3. Give the employee the chance to improve

How much time needs to be given to the employee to achieve the set objectives will depend on the circumstances and the role in question. If a capability procedure provides for a certain timescale for improvement, this should be adhered to. In the absence of such timescales, the quality and length of the employee's past service may be a relevant, as will the extent of the underperformance.

4. Offer training and support

As well as setting the objectives, the employer should also offer appropriate support or training to help the employee to meet the required standard. This could include regular monitoring of the employee's performance, additional supervision or providing extra resources.

5. Review progress

It is important that the employer diarises the period given to the employee for improvement and any agreed dates for review or monitoring of the employee's progress to ensure that these are met.

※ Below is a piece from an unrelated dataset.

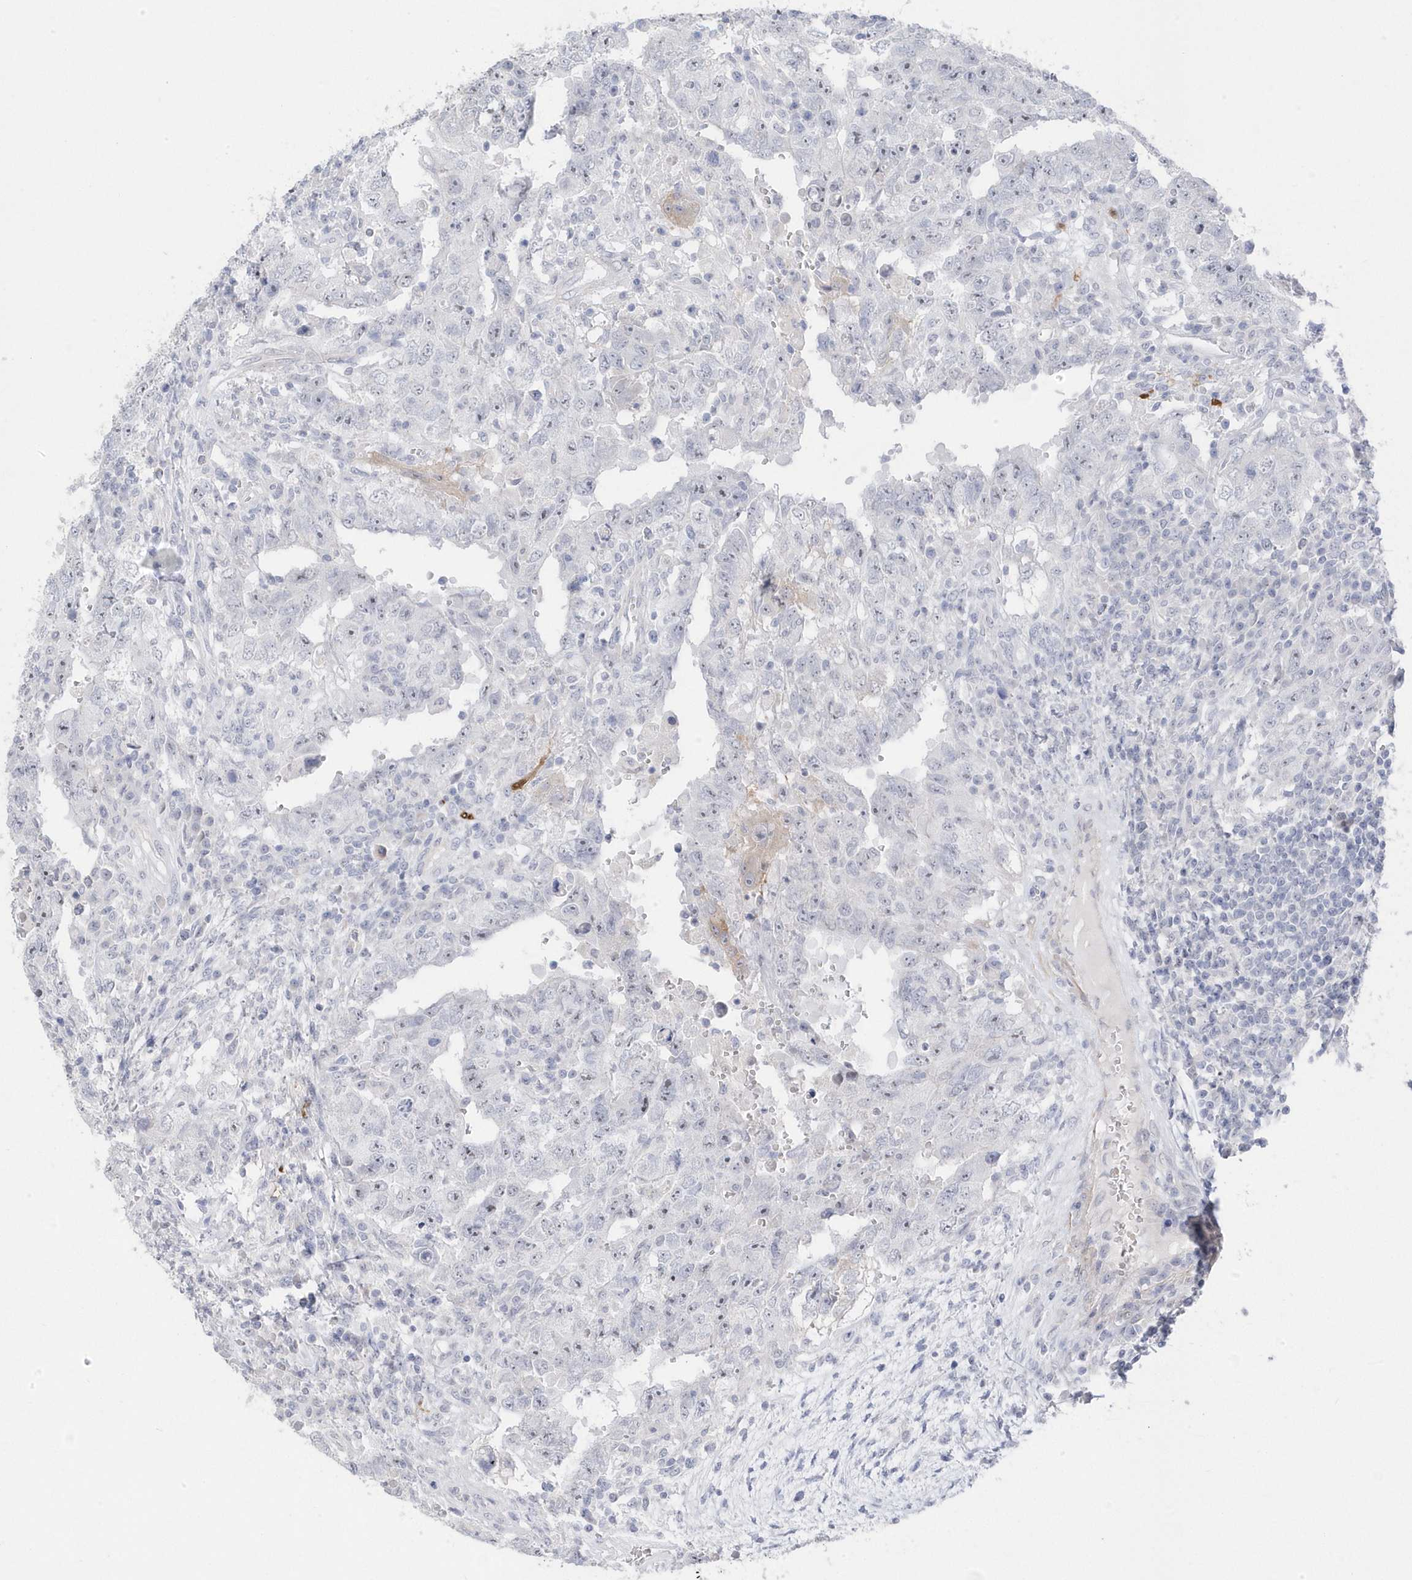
{"staining": {"intensity": "negative", "quantity": "none", "location": "none"}, "tissue": "testis cancer", "cell_type": "Tumor cells", "image_type": "cancer", "snomed": [{"axis": "morphology", "description": "Carcinoma, Embryonal, NOS"}, {"axis": "topography", "description": "Testis"}], "caption": "DAB immunohistochemical staining of human testis cancer (embryonal carcinoma) shows no significant expression in tumor cells. The staining is performed using DAB (3,3'-diaminobenzidine) brown chromogen with nuclei counter-stained in using hematoxylin.", "gene": "GTPBP6", "patient": {"sex": "male", "age": 26}}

6. Establish a reasonable belief

In the event that the employee's performance does not improve despite repeated warning and support, an employer may then consider dismissing the employee on grounds of capability. An employer will have to show that it had a reasonable belief in the employee's incompetence when it took the decision to dismiss so there must be clear evidence of the poor performance and a lack of sufficient improvement despite the support offered to the employee.

7. Consider alternatives

Whilst there is no absolute obligation on an employer to consider alternative employment or demotion before taking the decision to dismiss, it may be unreasonable not to do so depending on the size and administrative resources of the employer.

Disclaimer

This document is for informational purposes only and does not constitute legal advice. It is recommended that specific professional advice is sought before acting on any of the information given.